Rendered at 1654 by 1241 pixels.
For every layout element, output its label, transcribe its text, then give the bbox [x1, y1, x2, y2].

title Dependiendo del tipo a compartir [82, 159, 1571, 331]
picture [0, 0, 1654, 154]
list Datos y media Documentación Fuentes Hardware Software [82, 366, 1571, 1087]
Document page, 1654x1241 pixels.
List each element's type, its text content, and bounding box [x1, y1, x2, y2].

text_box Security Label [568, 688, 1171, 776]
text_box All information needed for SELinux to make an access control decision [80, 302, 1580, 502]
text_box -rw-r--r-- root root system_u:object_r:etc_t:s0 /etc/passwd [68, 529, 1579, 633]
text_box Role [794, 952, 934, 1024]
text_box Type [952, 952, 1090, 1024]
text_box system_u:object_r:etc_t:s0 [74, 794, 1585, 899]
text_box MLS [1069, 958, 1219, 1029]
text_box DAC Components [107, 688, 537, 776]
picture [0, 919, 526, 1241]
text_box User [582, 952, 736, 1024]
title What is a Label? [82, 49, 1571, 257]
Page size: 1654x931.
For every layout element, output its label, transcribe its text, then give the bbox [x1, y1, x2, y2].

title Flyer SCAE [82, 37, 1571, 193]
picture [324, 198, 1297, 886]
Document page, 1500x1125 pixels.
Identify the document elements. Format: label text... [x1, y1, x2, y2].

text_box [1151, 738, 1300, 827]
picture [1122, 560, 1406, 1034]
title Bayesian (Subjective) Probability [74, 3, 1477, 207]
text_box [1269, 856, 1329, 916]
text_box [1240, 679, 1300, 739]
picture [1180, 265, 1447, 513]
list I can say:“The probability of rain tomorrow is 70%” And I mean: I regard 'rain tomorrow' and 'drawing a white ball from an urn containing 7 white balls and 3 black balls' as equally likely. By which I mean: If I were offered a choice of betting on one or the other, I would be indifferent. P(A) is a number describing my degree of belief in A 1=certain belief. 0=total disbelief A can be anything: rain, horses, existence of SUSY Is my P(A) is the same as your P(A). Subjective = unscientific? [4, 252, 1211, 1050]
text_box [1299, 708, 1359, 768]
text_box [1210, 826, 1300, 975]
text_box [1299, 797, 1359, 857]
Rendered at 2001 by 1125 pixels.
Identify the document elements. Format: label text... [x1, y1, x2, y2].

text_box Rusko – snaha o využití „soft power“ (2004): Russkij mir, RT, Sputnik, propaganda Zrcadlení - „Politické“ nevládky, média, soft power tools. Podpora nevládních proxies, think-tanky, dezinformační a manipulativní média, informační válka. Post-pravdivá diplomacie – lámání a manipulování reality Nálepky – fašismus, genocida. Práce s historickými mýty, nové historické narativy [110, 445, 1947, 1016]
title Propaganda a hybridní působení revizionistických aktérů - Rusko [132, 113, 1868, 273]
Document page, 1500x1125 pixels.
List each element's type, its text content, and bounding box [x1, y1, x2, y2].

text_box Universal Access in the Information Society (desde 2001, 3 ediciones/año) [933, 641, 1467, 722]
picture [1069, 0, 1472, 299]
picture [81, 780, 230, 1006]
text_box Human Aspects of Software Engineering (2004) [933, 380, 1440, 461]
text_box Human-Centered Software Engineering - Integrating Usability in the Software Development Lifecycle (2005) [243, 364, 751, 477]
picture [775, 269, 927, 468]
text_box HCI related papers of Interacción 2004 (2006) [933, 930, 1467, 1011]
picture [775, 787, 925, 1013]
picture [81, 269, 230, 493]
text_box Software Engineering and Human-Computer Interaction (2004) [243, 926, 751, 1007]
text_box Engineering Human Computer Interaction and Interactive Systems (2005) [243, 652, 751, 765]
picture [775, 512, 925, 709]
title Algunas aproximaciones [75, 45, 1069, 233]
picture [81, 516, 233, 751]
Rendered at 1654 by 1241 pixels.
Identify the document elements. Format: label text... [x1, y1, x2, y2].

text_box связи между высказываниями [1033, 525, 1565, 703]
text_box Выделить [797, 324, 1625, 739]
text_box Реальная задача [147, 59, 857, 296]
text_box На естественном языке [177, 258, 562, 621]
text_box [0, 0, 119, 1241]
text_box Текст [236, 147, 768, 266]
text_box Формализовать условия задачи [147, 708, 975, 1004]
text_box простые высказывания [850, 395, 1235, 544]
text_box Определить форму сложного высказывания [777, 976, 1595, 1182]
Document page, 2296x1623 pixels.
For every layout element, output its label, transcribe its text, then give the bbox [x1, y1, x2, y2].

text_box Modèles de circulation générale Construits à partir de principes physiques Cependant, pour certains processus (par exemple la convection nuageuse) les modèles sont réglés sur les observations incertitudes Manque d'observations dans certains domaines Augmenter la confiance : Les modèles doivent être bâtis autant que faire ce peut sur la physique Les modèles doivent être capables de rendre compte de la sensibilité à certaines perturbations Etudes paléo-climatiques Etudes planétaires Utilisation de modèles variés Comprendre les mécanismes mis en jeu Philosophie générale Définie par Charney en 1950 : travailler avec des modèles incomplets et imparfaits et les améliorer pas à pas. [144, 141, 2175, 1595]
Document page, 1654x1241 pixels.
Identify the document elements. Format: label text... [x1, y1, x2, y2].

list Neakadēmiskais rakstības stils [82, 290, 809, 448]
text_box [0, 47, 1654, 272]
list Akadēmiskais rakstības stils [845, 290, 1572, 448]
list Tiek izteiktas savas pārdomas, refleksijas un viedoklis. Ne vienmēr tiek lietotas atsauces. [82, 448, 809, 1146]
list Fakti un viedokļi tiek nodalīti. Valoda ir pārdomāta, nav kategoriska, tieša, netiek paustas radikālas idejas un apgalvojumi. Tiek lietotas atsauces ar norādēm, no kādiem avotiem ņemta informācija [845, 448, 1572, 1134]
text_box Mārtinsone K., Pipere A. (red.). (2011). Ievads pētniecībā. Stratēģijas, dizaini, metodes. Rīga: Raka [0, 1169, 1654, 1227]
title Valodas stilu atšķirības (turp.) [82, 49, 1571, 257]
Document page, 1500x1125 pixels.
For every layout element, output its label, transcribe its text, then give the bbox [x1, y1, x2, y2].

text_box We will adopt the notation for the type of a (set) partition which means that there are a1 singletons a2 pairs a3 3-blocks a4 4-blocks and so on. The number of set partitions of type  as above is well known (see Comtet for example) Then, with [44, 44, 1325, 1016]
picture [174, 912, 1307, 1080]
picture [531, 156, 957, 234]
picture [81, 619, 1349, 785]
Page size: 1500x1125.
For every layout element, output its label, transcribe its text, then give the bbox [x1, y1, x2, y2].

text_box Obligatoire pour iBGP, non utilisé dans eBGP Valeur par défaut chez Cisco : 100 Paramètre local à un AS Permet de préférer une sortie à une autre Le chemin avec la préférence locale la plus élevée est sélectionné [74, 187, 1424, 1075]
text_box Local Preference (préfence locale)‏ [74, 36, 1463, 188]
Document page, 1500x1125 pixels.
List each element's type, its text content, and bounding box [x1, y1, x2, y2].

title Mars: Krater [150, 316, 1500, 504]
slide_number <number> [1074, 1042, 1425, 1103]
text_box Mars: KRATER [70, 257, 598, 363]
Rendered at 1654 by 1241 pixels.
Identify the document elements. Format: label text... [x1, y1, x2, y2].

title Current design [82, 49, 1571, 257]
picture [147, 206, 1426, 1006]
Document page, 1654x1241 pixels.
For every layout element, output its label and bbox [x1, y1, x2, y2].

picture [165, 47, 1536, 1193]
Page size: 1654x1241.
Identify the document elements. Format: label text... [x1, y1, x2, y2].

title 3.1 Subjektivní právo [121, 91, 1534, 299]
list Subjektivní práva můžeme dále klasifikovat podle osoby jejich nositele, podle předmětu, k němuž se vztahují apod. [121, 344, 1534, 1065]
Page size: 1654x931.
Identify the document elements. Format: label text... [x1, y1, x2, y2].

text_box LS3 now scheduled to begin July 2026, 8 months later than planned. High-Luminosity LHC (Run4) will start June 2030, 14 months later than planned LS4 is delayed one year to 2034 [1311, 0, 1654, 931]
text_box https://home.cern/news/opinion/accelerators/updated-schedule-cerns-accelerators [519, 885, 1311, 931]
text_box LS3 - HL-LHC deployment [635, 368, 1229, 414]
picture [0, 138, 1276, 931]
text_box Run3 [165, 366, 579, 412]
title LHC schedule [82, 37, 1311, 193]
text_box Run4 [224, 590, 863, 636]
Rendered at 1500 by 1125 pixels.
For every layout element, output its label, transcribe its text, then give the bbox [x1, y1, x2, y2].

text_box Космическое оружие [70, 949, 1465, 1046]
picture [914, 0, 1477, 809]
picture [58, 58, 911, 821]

:::::

_Exercise instructions_
List each line above that contains the string "size". Case counts.

_Solution to this exercise_
Page size: 1654x931.
Page size: 1500x1125.
Page size: 1654x1241.
Page size: 1654x931.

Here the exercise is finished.